As the mental health of students becomes an increasingly widespread concern for parents, the Town Crier asked Palo Alto Medical Foundation pediatrician Dr. Kellen Glinder to share advice on how to help children maintain their emotional stability and concentrate on their studies.
Glinder attributed many of children’s mental and even physical health problems to excessive use of electronic devices. In the aftermath of concussion after a sports accident, for example, it can take weeks longer for today’s children to recuperate because they use their cellphones all the time and don’t give their brains a break, he said.
“For the brain to recover from concussion, it needs rest,” Glinder said. “If a concussion patient uses electronic devices, even recreationally, it still burdens the brain. It’s like running a marathon on a sprained ankle.”
Glinder recommended limiting children’s time on cellphones as a preventive measure. His guidelines for regulating cellphone use:
• Don’t give a cellphone to a child under age 12.

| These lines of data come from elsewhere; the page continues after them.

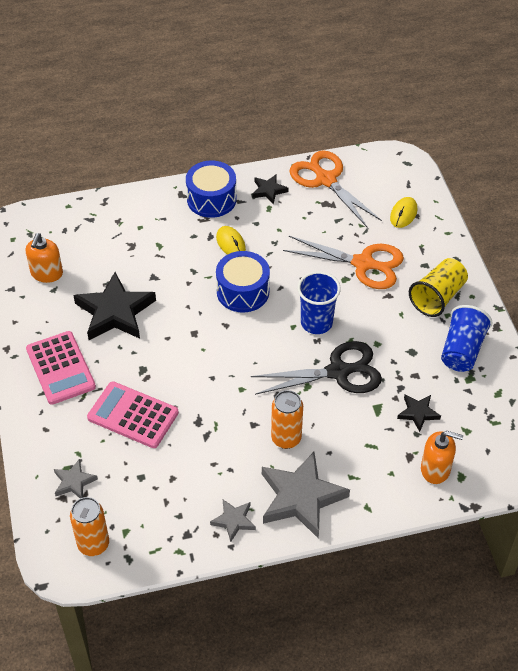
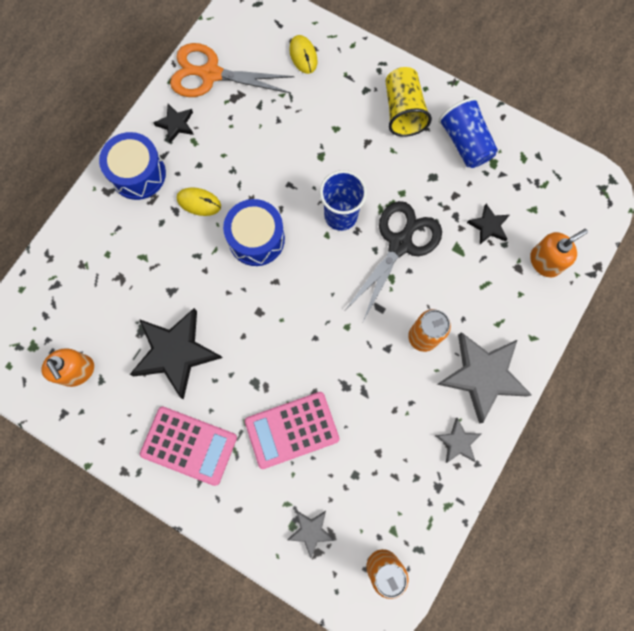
camera: 45 degrees left, 25 degrees up
orange scissors [283,236,404,289] -> none

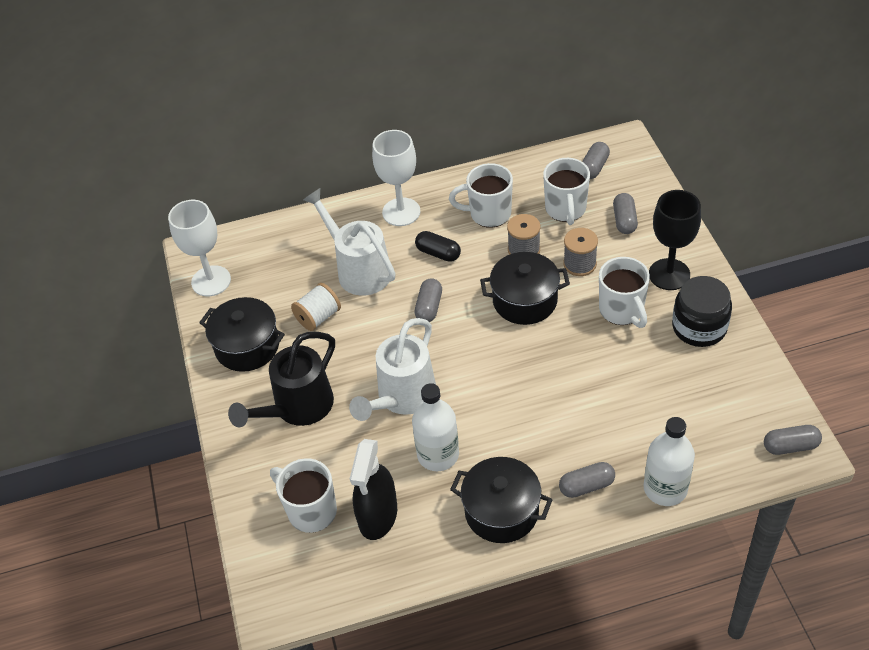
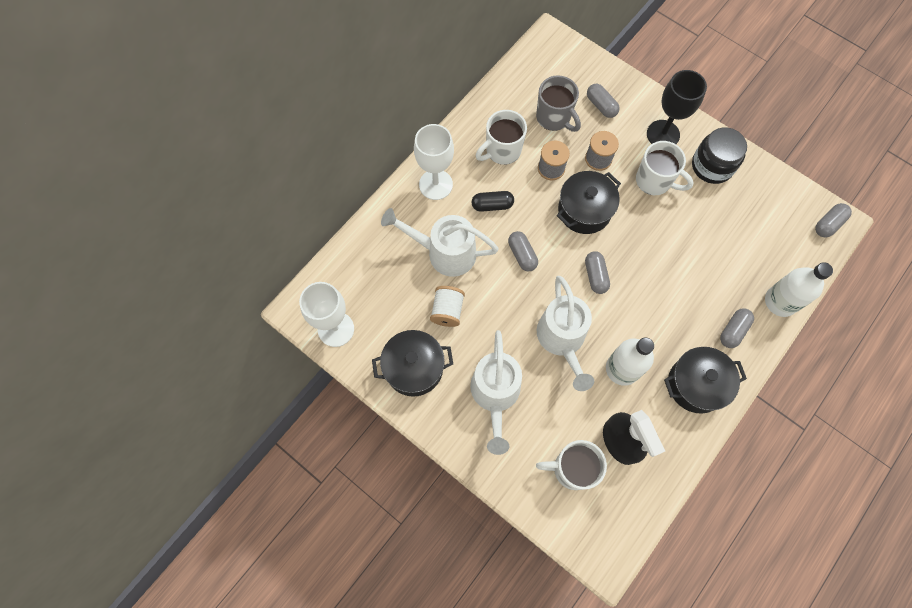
camera: 40 degrees left, 20 degrees up
black watering can [228,332,335,427] -> white watering can [470,330,522,455]
white mug [543,158,590,225] -> grey mug [536,75,581,132]
grey capsule [582,142,610,179] -> grey capsule moved to [585,251,610,294]

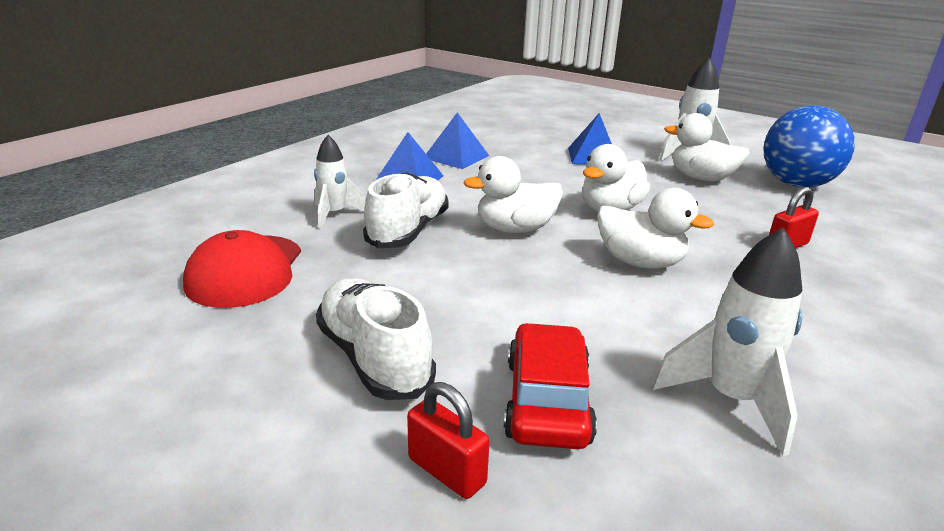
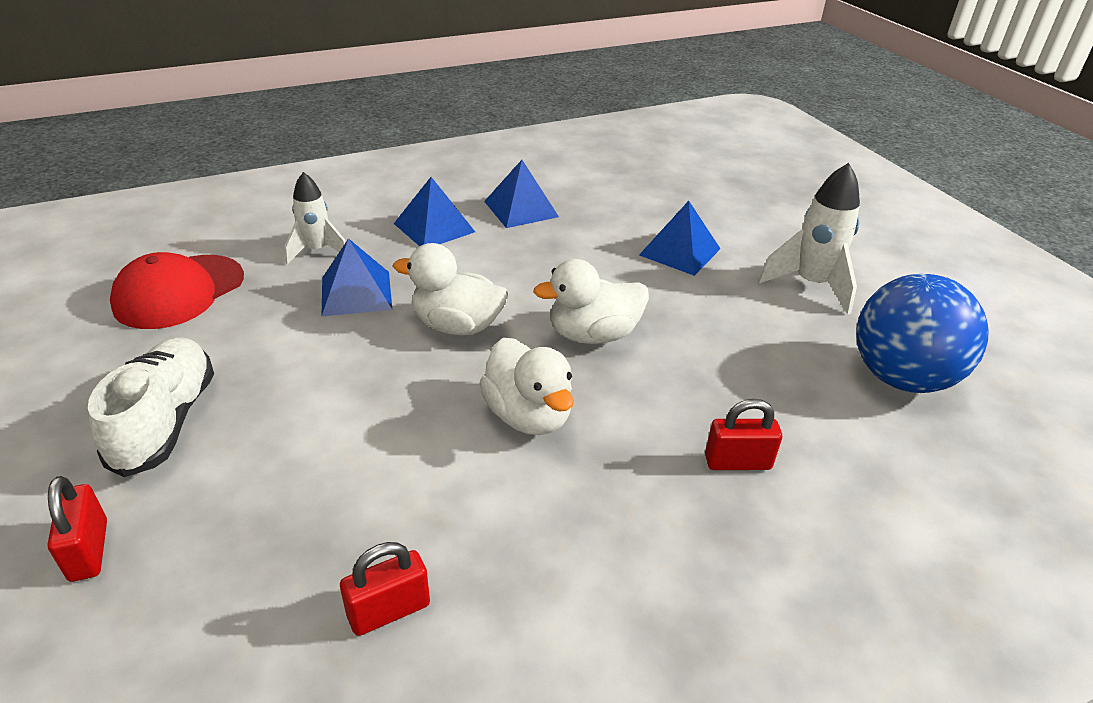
camera: 30 degrees right, 10 degrees up
white shoe [363,172,448,248] -> blue pyramid [322,238,392,316]
red car [504,323,597,449] -> none
white rocket [653,228,802,456] -> red padlock [340,542,430,636]
white duck [664,113,750,181] -> none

• Tell teenagers that their cellphones aren’t really theirs – they belong to their parents, who paid for them and can confiscate them if they are not used appropri- ately.

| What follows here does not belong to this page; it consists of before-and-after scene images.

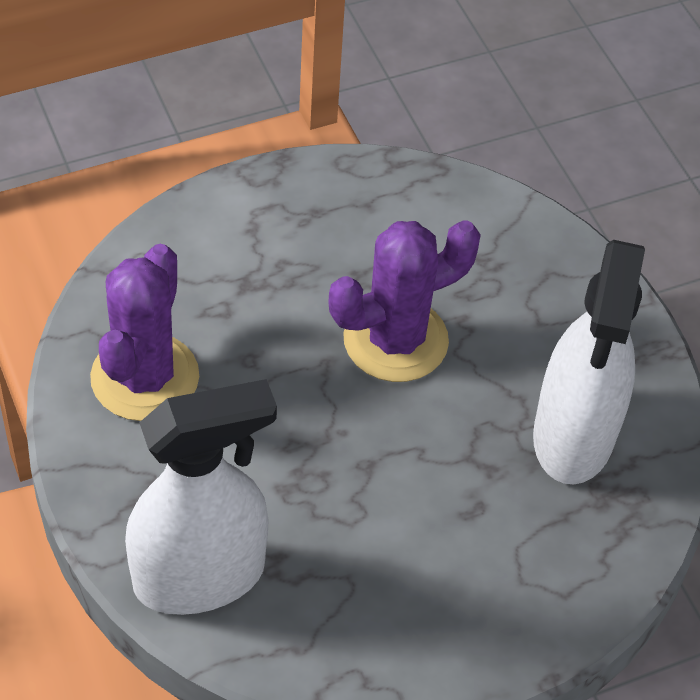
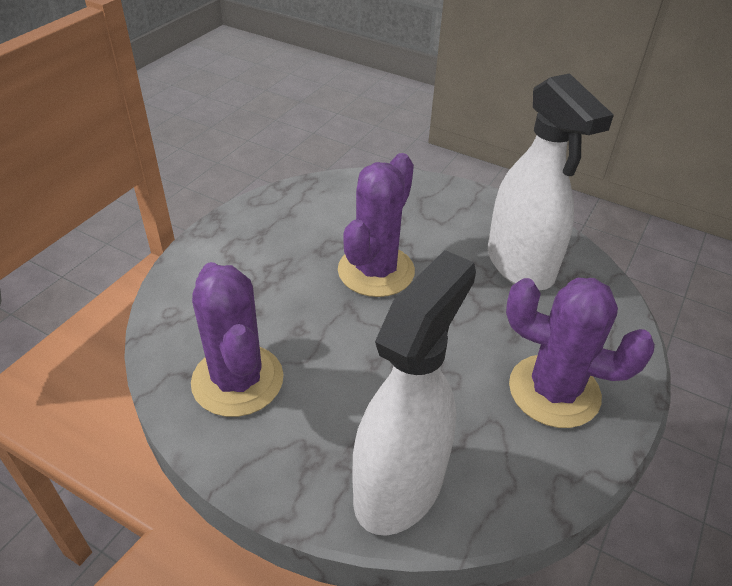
camera: 35 degrees left, 10 degrees down
none -> purple cactus [506,278,655,428]

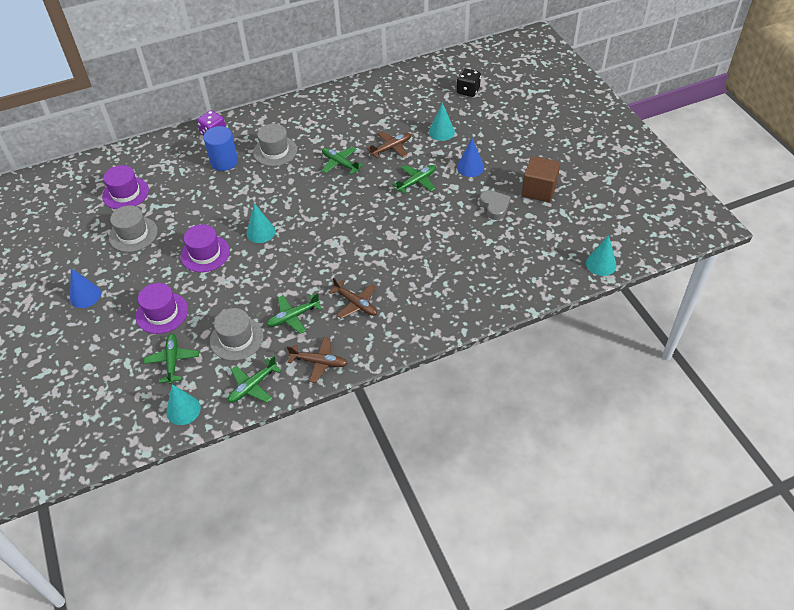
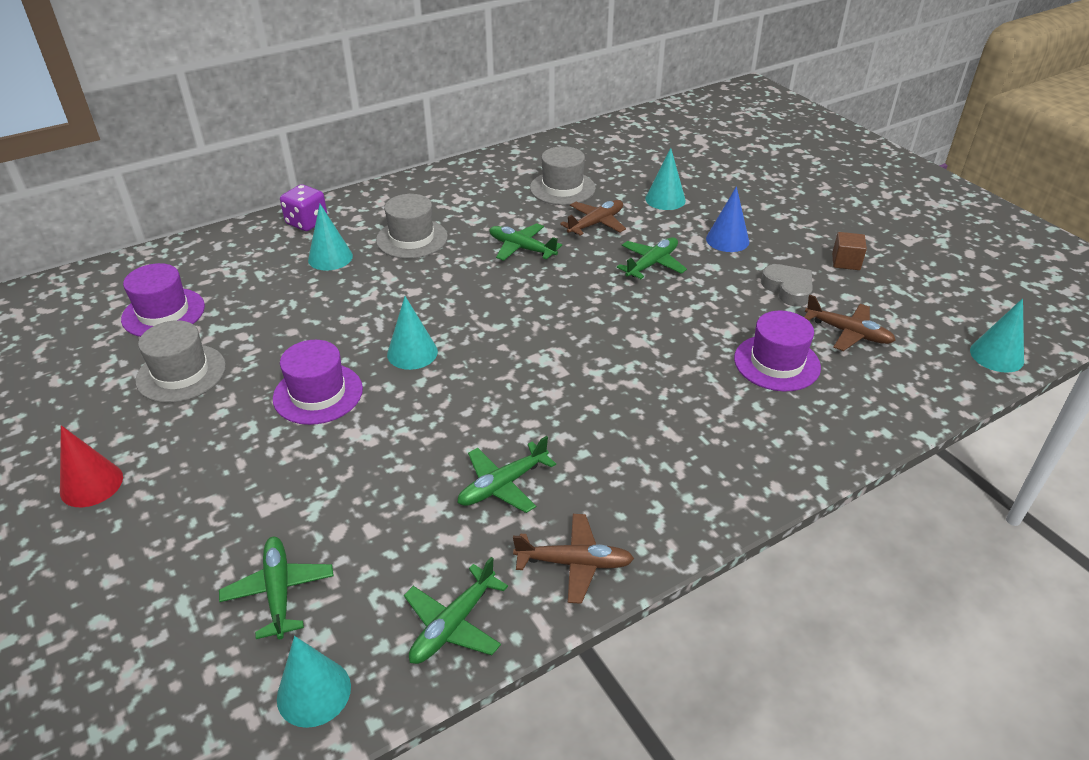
camera: 10 degrees left, 10 degrees down
blue cone [70,268,101,308] -> red cone [60,425,123,507]
purple hat [136,283,188,334] -> purple hat moved to [734,311,821,391]
blue cylinder [203,126,238,171] -> turquoise cone [308,204,353,271]
grey hat [210,308,263,361] -> grey hat moved to [530,146,596,205]
brown plane [328,277,377,319] -> brown plane moved to [804,295,896,351]
black dice [457,68,481,97] -> none
brown cube [522,156,560,202] -> brown cube [832,232,867,270], size x0.56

• Make sure that teenagers get enough off-screen time for eating, sleeping, exercising and socializing in person. Take the cellphone away when they don’t obey the rules.

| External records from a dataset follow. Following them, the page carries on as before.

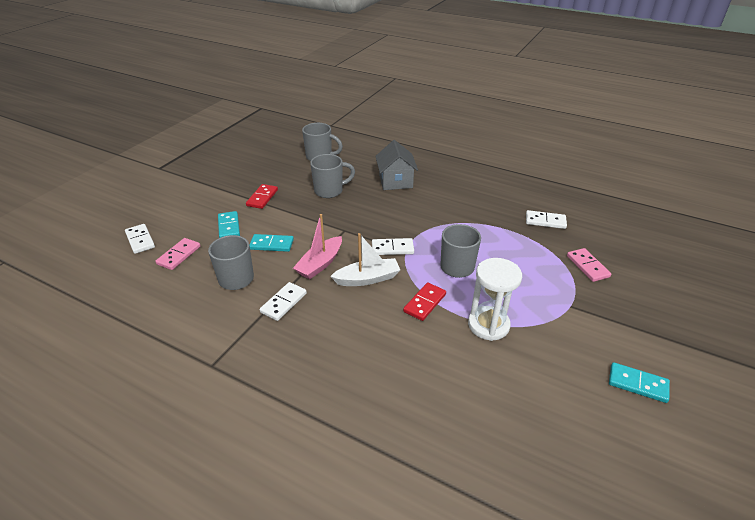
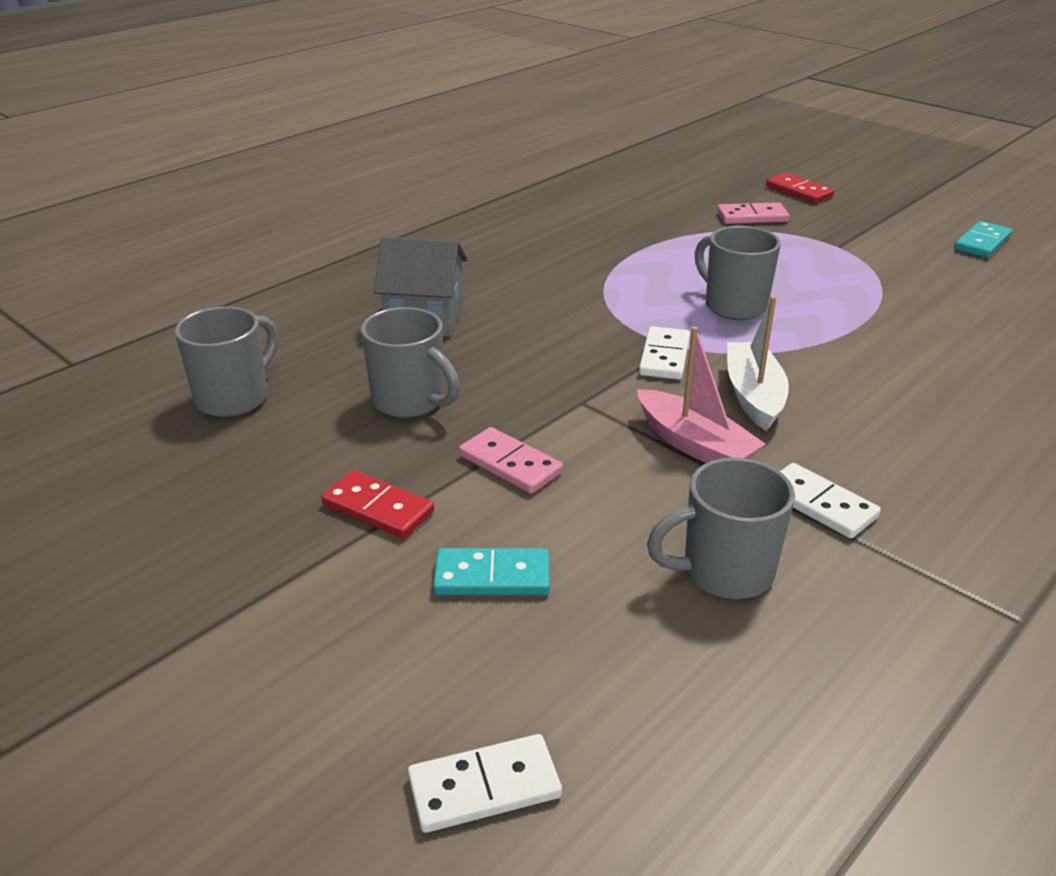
camera: 75 degrees left, 5 degrees down
pink domino [155,238,200,270] -> pink domino moved to [459,427,563,494]
turquoise domino [249,234,294,252] -> none
grey mug [310,154,355,198] -> grey mug turned 135 degrees clockwise [361,307,460,418]
red domino [403,282,446,321] -> red domino moved to [766,173,834,203]
white hourglass [468,258,522,341] -> none
white domino [526,210,567,229] -> none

• Forbid the use of cellphones in the bedroom.
• Set a time in the evening, perhaps 8:30 p.m., for all family members to turn in their cellphones to charge in a public area to ensure a good amount of off-screen time before bed.
• Encourage teenagers to practice yoga and learn mindfulness meditation, which should make them less screen-dependent, increase their attention span during off-screen time and help them build healthful habits.